Bolt, the appeals lawyer, was sent the statement and immediately filed court documents asking for a new trial for both McClurkin and Degraffenreid. Before a hearing could be held, Bolt took a statement from Harris, court documents show, where Harris not only admitted he lied in 1977 at the trial, but Harris admitted that he alone was the killer.
Bolt was not told by anyone, if anyone even knew, that Harris had once been arrested for the same crime.
But a judge named Don Rushing at a 1993 hearing in Chester ruled that Harris, the snitch used to put the men in prison, whose word was required for convictions of others, was no longer believable.
Harris in May 1993 pleaded guilty to the murder of Cameron the year before to escape the electric chair. He went to prison and died in November 2015.
But McClurkin and Degraffenreid did not die. Both men went to parole hearings and denied involvement repeatedly and were rejected 15 times. One time in 2014 McClurkin said to the parole board he was guilty because he believed that he would die in prison without admitting to something he didn’t do, but he recanted that immediately.
Both men filed lawsuits that were dismissed, claiming racism and racial prejudice . Degraffenried’s lawyer in one suit even showed how more whites were used for jurors during that trial than any other term.
Both claimed, for 39 years, that they did not kill Claude Killian, but white Chester decided they were guilty.
All that changed last week.
Chester Sheriff Alex Underwood agreed a year ago at the behest of McClurkin’s family to re-open the case. Deputies found “discrepancies” the size of city buses. Discrepancies included the alibis of Degraffenreid and McClurkin, and Harris’s confession and other crimes. And how the money stolen was recovered in woods nearby in 1973 when only Harris was on foot..
A judge has appointed lawyers for both men for possible “new” evidence that could exonerate them. Jeffrey Bloom,. McClurkin’s attorney, and Joshua Kendrick, Degraffenreid’s attorney, each said this week that the men are described best by one word: “Innocent.”
McClurkin was paroled on Oct. 11 when Underwood and his detective told the board that both men were likely innocent and had alibis and that the now dead Harris confessed and other evidence.
McClurkin will be released in weeks after testing and counseling for life outside prison. Degraffenreid, who could not appear because of severe mental deterioration , has another parole hearing scheduled for November.

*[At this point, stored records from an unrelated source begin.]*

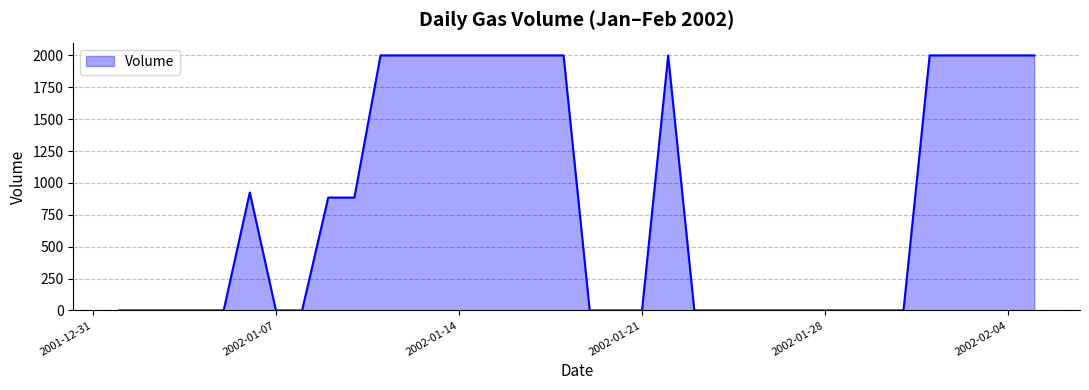

What is the greatest value displayed?

2000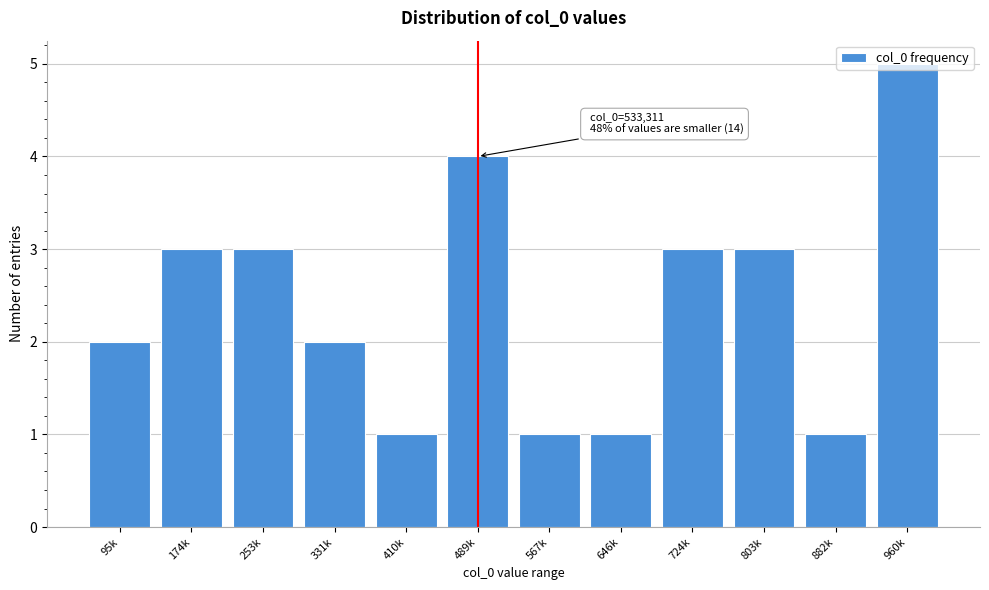

What is the sum of the values at 410k and 174k?

4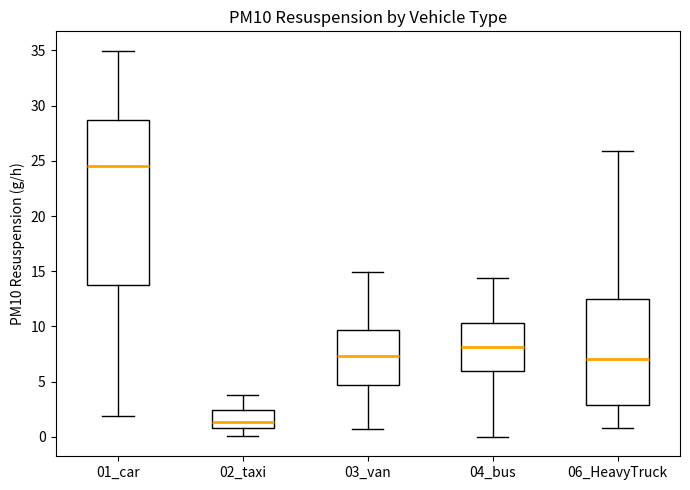

Reading left to right, transcribe this box plot: for each box, give where its median line is, the range the box spans, and where its two whiskers end, as read against the y-axis. The values are not printed on the chart, so give them approximately, as read against the axis.

01_car: median 24.5, box 14.0 to 28.5, whiskers 2.0 to 35.0
02_taxi: median 1.5, box 1.0 to 2.5, whiskers 0.0 to 4.0
03_van: median 7.5, box 4.5 to 9.5, whiskers 0.5 to 15.0
04_bus: median 8.0, box 6.0 to 10.5, whiskers 0.0 to 14.5
06_HeavyTruck: median 7.0, box 3.0 to 12.5, whiskers 1.0 to 26.0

No court dates are yet set for prosecutors and a judge to determine if the convictions will be overturned or vacated.
Linda Hardy, sister of McClurkin who praises the current police for looking into the case, had a question about Melvin “Smokey” Harris and the police and prosecutors, all dead, who put away her brother in prison for 43 years:
“Those people from the police, the prosecutors, they wanted the jury to believe Smokey Harris. Smokey Harris is why my brother went to prison. But after that until now, they decided that Smokey Harris could not be believed. Well which is it? How can they keep my brother in jail because of what Smokey Harris testified to, but after that say they say Smokey Harris is a liar?”
Good question. Many answers died with the people involved. Including Lindsay Cameron, who died in 1992 when Smokey Harris killed him after police and prosecutors kept Harris out of jail for another murder.